The next essay in the series, written by Deborah Curran from the School of Environmental Studies and Environmental Law Centre at the University of Victoria, was titled “Independent legal personhood of rivers or relational stewardship? A perspective from 20% of the world’s freshwater (Canada) and the Indigenous-colonial legal tensions that govern it.” Curran argues that implementing independent structures to represent a river may limit evolving Aboriginal rights, which creates a significant risk for these communities. She discusses the current movement to revitalize Indigenous laws in Canada and frame them within the necessary sovereignty to allow them to interact productively with colonial law. Moreover, Curran points to government-to-government agreements that point to legal personhood of rivers between provincial governments and Aboriginal communities as a potential medium-to-long term solution.

Next, in an essay titled, “The Yarra River Protection (Wilip-gin Birrarun murron) Act, 2017 (vic), Independent Voices, Indigenous Rights, and River Rights,” Katie O’Bryan, from Monash University, evaluates the significance of the Yarra River Protection Act. O’Bryan identifies two key features of the act with respect to Aboriginal Victorians. First, the Act treats the Yarra River as one living and integrated natural entity and provides for the implementation of an overarching plan to guide future development. Second, the Act establishes the “Birrarung Council” as the “independent voice for the river.” She concludes that the independent voice of a river can take different forms depending on the circumstance. However, she notes that the relative recency of the phenomenon whereby rivers are given legal rights makes it difficult to assess the effectiveness of these developments.
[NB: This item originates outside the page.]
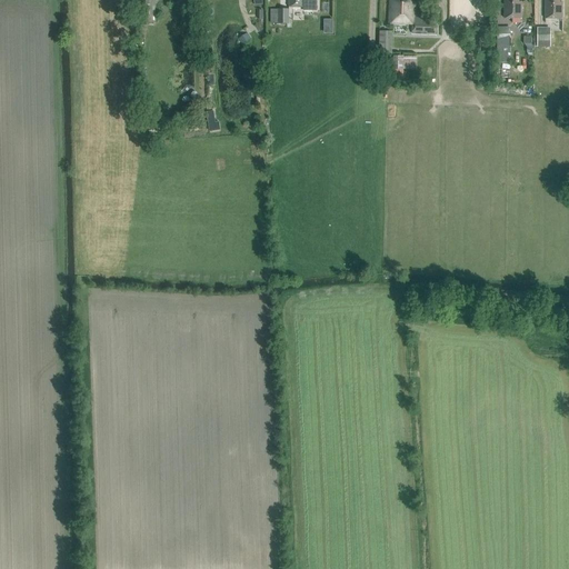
[(150,0),(139,0),(140,25),(151,23),(150,0)]
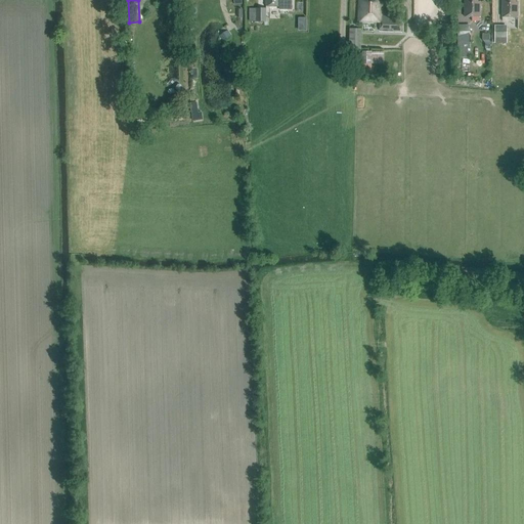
[(280,9),(292,9),(292,0),(265,0),(266,6),(280,6),(280,9)]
In his concluding essay, titled “Of River, Deities and Legal Persons: A New Approach to Managing Freshwater Resources?,” Professor Eckstein summarizes his co-authors’ essays and  offers final conclusions. He emphasizes the fact that huge questions remain with the implementation and implications of this unusual approach for protecting rivers, but also highlights the reality that these novel legal procedures were crafted in response to the perceived failures of existing mechanisms. In addition, he identifies commonalities in the various approaches––such as altruistic environmental values and guardianship or trusteeship for the river––and suggests that additional open-minded dialogue and assessment should be pursued. Accordingly, Professor Eckstein welcomes further exploration and examination of conferring legal personality to rivers and looks forward to exploring this topic further.